Republican defenders of the president on the panel felt otherwise, and pointed out that Cohen has already been convicted once of lying to Congress, among other crimes, and is positioning himself to write a book and perhaps engage in profitable television ventures.
But not all GOP members of the panel were harshly negative about the hearing. In a brief interview, Rep. Justin Amash (R) of Michigan says a lot of it was partisan theater, but the panel heard some new things and maybe some new things that could be corroborated.
At one point, Cohen said he had been intoxicated by working for Trump. Representative Amash, asked whether he thinks Republican Trump defenders have been similarly intoxicated, says he thinks that’s true.
“A lot of Republicans have abandoned their principles for the president, and I similarly think a lot of Democrats are abandoning their principles because of the president,” the Michigan Republican says.
Impact on foreign affairs
Can domestic scandals “taint” presidential achievements in foreign affairs? That’s happened in the past, in the sense that presidential opponents have portrayed White House actions taken at moments of domestic policy stress as attempts to distract voters.
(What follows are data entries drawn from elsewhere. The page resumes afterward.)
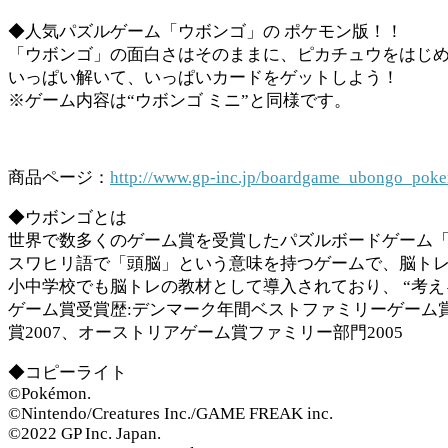
◆人気パズルゲーム「ウボンゴ」の ポケモン版！！
「ウボンゴ」の面白さはそのままに、ピカチュウをはじ
いっぱい解いて、いっぱいカードをゲットしよう！
※ゲーム内容は“ウボンゴ ミニ”と同様です。
商品ページ：
http://www.gp-inc.jp/boardgame_ubongo_pok
◆ウボンゴとは
世界で数多くのゲーム賞を受賞したパズルボードゲーム
スワヒリ語で「頭脳」という意味を持つゲームで、脳トレ
小中学校でも脳トレの教材として導入されており、 “考
ゲーム賞受賞歴:デンマーク年間ベストファミリーゲーム賞ノ
賞2007、オーストリアゲーム賞ファミリー部門2005
◆コピーライト
©Pokémon.
©Nintendo/Creatures Inc./GAME FREAK inc.
©2022 GP Inc. Japan.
President Bill Clinton, for instance, launched cruise missile strikes against terrorist targets in Afghanistan and Sudan only three days after testifying in the Monica Lewinsky scandal. Critics charged Mr. Clinton was acting to try and get the Lewinsky matter off front pages.
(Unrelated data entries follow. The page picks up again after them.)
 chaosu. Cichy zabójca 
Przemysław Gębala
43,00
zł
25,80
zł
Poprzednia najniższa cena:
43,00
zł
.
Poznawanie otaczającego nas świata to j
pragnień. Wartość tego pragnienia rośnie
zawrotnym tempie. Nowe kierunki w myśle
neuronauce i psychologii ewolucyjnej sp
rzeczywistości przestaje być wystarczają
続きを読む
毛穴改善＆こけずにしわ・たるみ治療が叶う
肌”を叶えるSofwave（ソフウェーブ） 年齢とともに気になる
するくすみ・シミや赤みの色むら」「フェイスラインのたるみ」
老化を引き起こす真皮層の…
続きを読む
That’s not really a fair charge, says Edelson of American University. In general, chief executives have been able to compartmentalize their serious decision-making.
“That’s not fair to a president. It’s not a good thing for the country,” he says.
In regards to Trump, the nation needs to resolve the issues and allegations swirling around his actions, from hush-money payments to Ms. Daniels to the many items related to special counsel Mueller’s Russia investigation.
“It’s hard for everyone to have this going on,” says Edelson.
Besides Clinton, one other US chief executive who faced a serious split-screen, domestic-international situation was Richard Nixon. In 1973, as the Watergate scandal gained steam, the president increased his diplomatic efforts, including superpower nuclear negotiations.
In June of that year, Soviet leader Leonid Brezhnev visited Washington. Nixon and he made important progress toward a second Strategic Arms Limitation Treaty, and signed a number of other secondary accords. Transcripts of their discussions show jovial, almost friendly chats. Neither brought up the subject of Watergate allegations.
On Monday, June 25, 1973, the lead story of The New York Times dealt with the end of the summit and the hopes of Nixon and Brezhnev for world peace. Across the page, above the fold, was a story of almost equally prominent play. “Dean On Stand,” it said.
Nixon’s former counsel John Dean was appearing before the Senate Watergate Committee. It was a key moment in the scandal. The next summer, Nixon resigned.
Correction: This article has been updated to correct the date Richard Nixon resigned. It was Aug. 9, 1974.